* [Tasks to perform]
[A] Copy the passage about Jones and Harvey Milk word for word, from "Jones found community–in" up to and including "life once again.".
[B] In the passage about Jones and Harvey Milk, what kind of shop did Milk set up in the Castro?

Jones found community–in the hotel rooms and ramshackle apartments shared by other young adventurers, in the city’s bathhouses and gay bars like The Stud, and in the burgeoning gay district, the Castro, where a New York transplant named Harvey Milk set up a camera shop, began shouting through his bullhorn, and soon became the nation’s most outspoken gay elected official. With Milk’s encouragement, Jones dove into politics and found his calling in “the movement.” When Milk was killed by an assassin’s bullet in 1978, Jones took up his mentor’s progressive mantle–only to see the arrival of AIDS transform his life once again.

* [Collected material]
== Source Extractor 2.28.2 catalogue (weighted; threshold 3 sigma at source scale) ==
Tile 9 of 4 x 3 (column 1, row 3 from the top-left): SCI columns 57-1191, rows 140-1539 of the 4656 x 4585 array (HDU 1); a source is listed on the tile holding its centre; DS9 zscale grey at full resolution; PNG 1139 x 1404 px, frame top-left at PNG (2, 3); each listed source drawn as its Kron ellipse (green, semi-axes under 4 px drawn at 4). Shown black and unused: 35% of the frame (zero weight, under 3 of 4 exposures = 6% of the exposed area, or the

* [Task results]
[A]
Jones found community–in the hotel rooms and ramshackle apartments shared by other young adventurers, in the city’s bathhouses and gay bars like The Stud, and in the burgeoning gay district, the Castro, where a New York transplant named Harvey Milk set up a camera shop, began shouting through his bullhorn, and soon became the nation’s most outspoken gay elected official. With Milk’s encouragement, Jones dove into politics and found his calling in “the movement.” When Milk was killed by an assassin’s bullet in 1978, Jones took up his mentor’s progressive mantle–only to see the arrival of AIDS transform his life once again.

[B] A camera shop.